Actually, loving in that way is not really love, it’s a form of clinging, something many of us (myself included) mistake for love. Loving yourself is important, but the real skill lies in exploring what you consider your self to be. For me (and this is part of my theoretical orientation <-- smart-sounding phrase), coming back to love meant that my sense of self changed as I let go of limiting beliefs about my self. How I perceive that mess of entanglements, coincidences, and floating pieces of conditioned debris I call “my self” today is very different from how I saw that nineteen years ago. For one thing, it includes more of my world: there’s me, my loved ones, my community, my state, my nation -- the world! I am not separate from all that.

Therefore, part of genuinely loving yourself is letting go of those parts that bring you unnecessary pain. When you love, there’s no clinging, there’s only freedom -- pure consciouness. We don’t see love in that way. We love somebody only if they agree to love us back. Or if we have someone that loves us, we guard that love as if it were a rare commodity. The upshot being that we sometimes live in fear of losing that love. For me, that’s not love, that’s a form of psychosis. If your relationship is based on mutual need, eventually that relationship will fail. any relationship not based on love is on shaky ground to begin with.

I’m sure by now someone reading this will be shaking his or head and thinking that I don’t know what the fuck I’m talking about and they may be right. However, how has it worked for you otherwise? I am aware of the internet phenomenon in which people who respond are sometimes perfect beings, were raised without hang-ups, are in perfect relationships, or used to be in “bad” relationships, but no longer are, and are well-adjusted, highly realized human beings. If you’re one of these individuals, then you shouldn’t read my blog, this is for the rest of us deeply fragmented, clueless, and mistake-prone mere mortals.

Life, for me, is an experiment; joy its intended result.

You can approach life as an artist/ scientist. Scientists take action and then observe the results. If that action does not bring the desired effect, they keep changing the actions until they find one that brings the results that are wanted. With an approach like this, you can observe the results of your actions and in that way move toward the desired result.
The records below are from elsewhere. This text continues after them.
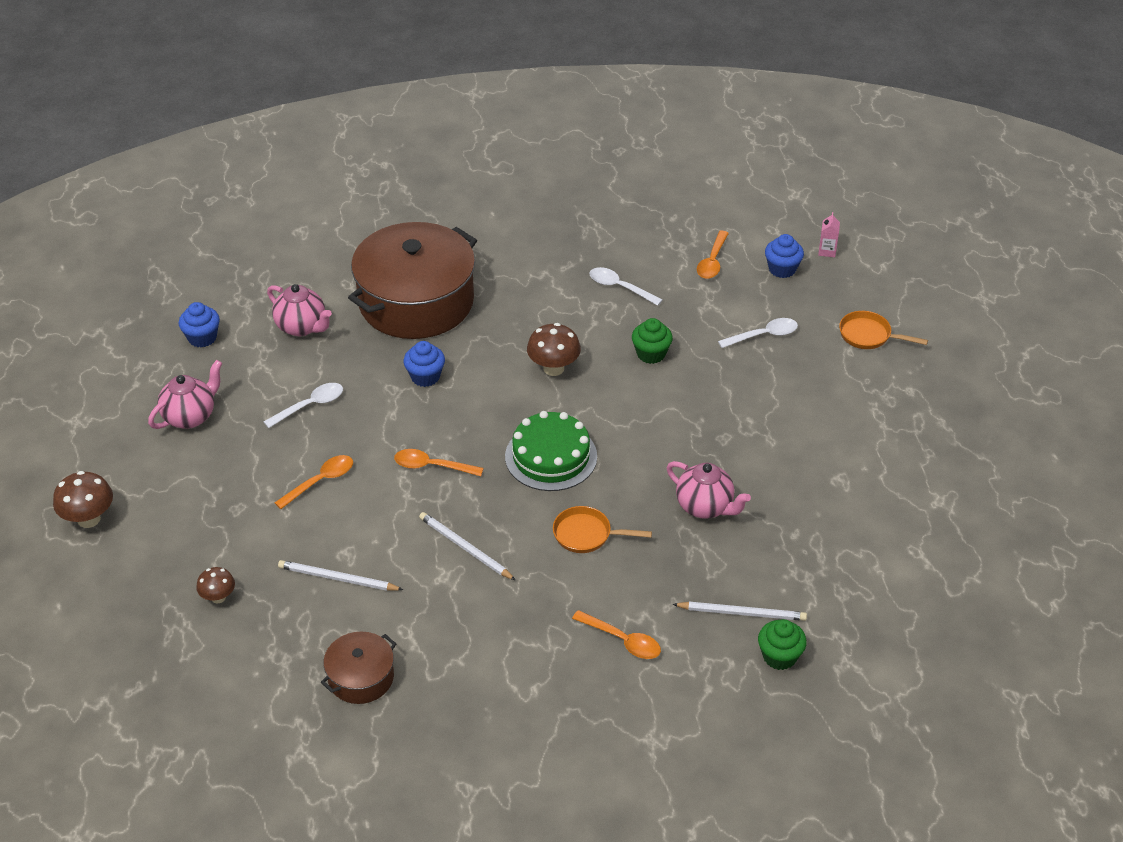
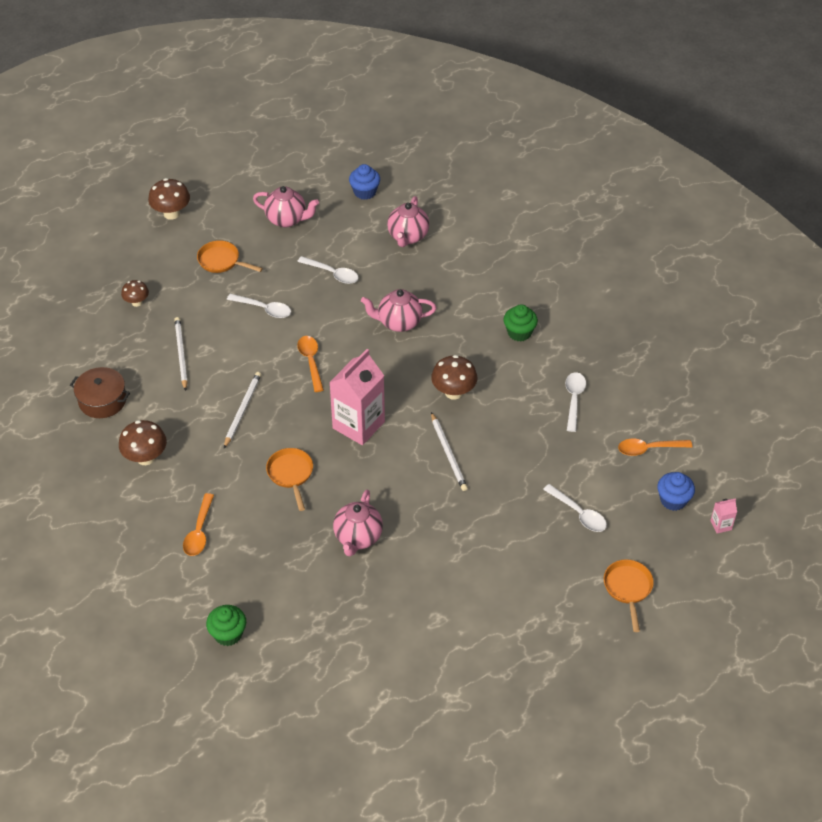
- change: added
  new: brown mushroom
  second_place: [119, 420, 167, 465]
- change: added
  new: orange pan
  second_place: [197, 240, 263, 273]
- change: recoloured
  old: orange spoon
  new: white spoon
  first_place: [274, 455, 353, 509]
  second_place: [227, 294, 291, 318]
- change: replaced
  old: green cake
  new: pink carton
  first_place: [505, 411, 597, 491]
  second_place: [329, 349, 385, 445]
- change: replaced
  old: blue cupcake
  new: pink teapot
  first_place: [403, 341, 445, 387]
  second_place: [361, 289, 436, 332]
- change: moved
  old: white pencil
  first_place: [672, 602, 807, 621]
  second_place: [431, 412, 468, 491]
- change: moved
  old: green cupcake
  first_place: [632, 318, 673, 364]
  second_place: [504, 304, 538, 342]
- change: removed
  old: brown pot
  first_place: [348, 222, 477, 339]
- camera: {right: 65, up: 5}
Let’s assume the desired result is joy. If you are experiencing pain, you can change what you do. You can also note which actions result in joy and expand on that expression.

As an artist, you can paint the picture of your life. If there are some elements, colors, or textures that do not fit your artistic vision of life, then it’s probably not working for you. Artists take risks and experiment in order to get in touch with their inner expression. Take the artistic risk and get in touch inside.

How?

Well, what ways have you tried in the past? How has going from one marriage to another, one relationship to another, worked for you? If your approach is to place the power of your vision externally (blaming others, God, etc.), the results -- joy -- will be limited by those outside factors. If your mood is dependent on whether it rains or not, for example, then it is safe to say that you’re going to be a crabby biatche a significant amount of the time.

Let's take loneliness. Oftentimes, we look for and stay in otherwise unrewarding relationships because we ant to avoid feeling lonely. Many people have confided in me that being with someone beats being lonely even if the relationship brings a lot of pain. My question then is: is that really true? How many times have you held someone in your arms and still feel a profound loneliness? Take a moment and look at everything you do and ask the question, “Does this bring me joy?” That is the only criteria to use, as you look at your life as an artistic scientist.